Stored records
• • • • • • •

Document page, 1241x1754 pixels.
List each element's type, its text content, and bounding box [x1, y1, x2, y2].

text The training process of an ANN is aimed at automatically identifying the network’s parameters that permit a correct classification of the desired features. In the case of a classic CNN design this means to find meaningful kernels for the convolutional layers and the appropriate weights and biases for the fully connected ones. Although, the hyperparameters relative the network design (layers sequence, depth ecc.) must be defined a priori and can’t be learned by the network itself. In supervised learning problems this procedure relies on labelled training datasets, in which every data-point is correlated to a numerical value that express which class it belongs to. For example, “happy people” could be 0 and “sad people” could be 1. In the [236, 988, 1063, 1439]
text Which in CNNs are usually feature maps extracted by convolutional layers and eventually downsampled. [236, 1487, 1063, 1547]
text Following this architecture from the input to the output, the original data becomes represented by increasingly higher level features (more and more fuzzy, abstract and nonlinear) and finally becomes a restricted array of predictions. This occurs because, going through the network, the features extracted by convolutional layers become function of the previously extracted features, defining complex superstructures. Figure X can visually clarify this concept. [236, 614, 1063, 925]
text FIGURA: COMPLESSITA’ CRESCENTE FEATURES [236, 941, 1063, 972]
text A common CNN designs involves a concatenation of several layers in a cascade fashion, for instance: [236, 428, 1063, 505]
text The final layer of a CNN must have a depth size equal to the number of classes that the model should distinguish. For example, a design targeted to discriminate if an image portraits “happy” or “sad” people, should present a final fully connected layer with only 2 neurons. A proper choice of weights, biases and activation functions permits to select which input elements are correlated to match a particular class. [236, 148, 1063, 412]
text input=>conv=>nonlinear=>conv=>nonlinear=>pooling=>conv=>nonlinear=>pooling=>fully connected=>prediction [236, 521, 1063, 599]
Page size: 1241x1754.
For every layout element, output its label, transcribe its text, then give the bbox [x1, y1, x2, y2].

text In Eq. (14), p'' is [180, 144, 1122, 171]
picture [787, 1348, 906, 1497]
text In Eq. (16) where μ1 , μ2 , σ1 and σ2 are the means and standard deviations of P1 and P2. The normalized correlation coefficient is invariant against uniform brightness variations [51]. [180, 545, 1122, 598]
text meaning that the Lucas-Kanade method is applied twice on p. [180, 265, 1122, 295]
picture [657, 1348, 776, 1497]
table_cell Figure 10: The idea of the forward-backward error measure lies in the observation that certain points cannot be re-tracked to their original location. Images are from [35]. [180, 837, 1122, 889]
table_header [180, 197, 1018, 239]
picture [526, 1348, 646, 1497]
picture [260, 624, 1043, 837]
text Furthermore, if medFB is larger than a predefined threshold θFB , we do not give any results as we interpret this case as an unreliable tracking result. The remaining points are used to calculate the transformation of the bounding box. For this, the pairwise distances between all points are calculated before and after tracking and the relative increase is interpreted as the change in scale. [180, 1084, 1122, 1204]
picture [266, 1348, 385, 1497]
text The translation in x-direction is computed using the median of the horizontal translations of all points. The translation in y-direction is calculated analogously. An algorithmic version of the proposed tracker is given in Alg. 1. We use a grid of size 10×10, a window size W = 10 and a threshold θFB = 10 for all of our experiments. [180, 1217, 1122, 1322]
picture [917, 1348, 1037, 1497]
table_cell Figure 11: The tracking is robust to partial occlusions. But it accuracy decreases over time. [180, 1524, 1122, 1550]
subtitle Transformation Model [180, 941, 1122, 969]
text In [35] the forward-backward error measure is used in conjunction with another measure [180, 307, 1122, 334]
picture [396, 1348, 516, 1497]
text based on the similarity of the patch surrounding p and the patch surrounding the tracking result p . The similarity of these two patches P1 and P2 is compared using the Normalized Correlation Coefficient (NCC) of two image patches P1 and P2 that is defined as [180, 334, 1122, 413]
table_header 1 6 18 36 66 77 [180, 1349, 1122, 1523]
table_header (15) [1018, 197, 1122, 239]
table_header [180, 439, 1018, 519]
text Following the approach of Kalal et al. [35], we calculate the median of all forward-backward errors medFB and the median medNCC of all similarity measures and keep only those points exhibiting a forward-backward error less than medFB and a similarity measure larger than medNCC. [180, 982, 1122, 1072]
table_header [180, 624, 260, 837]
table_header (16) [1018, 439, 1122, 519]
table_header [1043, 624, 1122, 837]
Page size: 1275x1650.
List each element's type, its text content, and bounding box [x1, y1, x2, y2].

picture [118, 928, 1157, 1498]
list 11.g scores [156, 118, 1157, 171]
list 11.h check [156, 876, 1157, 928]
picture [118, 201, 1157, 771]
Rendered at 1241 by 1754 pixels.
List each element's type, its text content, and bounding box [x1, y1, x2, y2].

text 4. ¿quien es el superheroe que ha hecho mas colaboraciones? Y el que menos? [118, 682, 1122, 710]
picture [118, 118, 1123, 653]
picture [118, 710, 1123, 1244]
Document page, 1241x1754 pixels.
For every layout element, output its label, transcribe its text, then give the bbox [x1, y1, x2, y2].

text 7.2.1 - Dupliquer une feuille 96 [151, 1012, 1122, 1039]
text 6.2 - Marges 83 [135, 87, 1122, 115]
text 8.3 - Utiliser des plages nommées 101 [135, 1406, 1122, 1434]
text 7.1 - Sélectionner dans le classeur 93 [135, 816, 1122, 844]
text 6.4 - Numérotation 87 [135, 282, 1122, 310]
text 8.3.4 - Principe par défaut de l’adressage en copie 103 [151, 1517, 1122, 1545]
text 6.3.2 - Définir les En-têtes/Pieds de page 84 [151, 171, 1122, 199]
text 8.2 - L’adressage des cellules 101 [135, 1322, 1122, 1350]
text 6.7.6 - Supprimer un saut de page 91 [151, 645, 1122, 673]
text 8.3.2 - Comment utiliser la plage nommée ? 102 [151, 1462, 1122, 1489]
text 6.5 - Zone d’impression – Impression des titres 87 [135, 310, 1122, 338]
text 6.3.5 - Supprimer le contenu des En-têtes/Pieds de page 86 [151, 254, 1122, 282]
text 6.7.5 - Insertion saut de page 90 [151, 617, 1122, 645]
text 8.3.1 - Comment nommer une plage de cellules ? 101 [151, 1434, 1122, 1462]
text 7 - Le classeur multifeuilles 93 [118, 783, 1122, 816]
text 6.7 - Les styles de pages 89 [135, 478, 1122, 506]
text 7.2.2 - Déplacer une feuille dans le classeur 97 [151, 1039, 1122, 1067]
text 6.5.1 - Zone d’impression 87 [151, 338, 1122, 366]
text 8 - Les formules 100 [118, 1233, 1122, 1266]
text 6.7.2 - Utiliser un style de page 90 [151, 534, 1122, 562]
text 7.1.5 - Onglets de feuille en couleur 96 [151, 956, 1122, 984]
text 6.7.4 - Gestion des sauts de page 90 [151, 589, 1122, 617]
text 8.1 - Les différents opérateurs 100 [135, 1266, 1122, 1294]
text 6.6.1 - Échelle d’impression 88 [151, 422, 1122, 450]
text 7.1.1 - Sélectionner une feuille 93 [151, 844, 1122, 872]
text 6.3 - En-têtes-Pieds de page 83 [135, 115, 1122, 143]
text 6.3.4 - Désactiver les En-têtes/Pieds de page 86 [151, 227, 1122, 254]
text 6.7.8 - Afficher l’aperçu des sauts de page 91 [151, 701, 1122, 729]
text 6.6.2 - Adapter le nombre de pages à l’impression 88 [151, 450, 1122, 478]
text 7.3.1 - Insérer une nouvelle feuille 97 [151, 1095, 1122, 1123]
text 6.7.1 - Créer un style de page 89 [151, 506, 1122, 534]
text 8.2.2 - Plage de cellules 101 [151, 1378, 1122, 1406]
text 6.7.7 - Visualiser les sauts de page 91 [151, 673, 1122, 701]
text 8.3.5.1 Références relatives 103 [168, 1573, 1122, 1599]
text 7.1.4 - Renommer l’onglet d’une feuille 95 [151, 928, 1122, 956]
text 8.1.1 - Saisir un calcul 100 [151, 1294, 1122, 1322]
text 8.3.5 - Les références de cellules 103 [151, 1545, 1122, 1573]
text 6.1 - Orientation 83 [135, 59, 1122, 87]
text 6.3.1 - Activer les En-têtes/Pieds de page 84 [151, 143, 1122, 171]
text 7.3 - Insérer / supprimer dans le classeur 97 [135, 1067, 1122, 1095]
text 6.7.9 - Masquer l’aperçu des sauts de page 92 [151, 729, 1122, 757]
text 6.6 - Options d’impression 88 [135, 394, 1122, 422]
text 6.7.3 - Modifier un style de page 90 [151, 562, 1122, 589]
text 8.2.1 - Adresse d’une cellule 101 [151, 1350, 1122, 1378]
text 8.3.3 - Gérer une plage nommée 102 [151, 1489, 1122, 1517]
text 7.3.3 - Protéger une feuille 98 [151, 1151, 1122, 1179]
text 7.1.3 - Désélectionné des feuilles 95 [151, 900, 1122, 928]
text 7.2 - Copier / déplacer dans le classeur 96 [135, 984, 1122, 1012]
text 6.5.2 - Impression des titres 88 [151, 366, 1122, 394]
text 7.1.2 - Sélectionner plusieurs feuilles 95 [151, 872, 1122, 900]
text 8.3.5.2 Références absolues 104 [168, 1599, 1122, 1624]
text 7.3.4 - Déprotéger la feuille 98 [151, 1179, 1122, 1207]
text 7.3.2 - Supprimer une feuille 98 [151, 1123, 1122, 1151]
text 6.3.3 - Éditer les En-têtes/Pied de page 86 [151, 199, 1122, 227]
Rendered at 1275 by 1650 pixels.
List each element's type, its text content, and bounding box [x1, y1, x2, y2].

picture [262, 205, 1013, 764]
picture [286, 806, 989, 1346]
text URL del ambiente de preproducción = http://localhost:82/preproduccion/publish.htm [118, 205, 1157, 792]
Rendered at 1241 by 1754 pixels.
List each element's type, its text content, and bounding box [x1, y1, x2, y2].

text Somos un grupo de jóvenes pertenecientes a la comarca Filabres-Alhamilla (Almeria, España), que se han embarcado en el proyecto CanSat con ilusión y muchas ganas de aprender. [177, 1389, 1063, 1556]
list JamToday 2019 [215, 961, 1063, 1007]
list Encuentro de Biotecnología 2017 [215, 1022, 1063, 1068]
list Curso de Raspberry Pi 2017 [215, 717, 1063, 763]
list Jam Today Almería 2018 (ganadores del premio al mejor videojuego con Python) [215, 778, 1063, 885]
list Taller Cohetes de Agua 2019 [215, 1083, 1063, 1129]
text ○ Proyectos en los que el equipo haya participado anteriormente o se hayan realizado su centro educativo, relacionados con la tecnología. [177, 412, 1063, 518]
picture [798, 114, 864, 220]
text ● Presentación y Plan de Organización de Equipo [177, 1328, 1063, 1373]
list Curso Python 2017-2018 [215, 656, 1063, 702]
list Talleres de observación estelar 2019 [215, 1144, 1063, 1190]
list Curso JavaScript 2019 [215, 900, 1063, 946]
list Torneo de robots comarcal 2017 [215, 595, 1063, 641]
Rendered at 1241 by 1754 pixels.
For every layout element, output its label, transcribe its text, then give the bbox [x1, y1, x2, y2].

• • • • • • •

### Short exercise:
List each line above that contains the string "classeur". Case matters.

### Answer for the task:
text 7.1 - Sélectionner dans le classeur 93 [135, 816, 1122, 844]
text 7 - Le classeur multifeuilles 93 [118, 783, 1122, 816]
text 7.2.2 - Déplacer une feuille dans le classeur 97 [151, 1039, 1122, 1067]
text 7.3 - Insérer / supprimer dans le classeur 97 [135, 1067, 1122, 1095]
text 7.2 - Copier / déplacer dans le classeur 96 [135, 984, 1122, 1012]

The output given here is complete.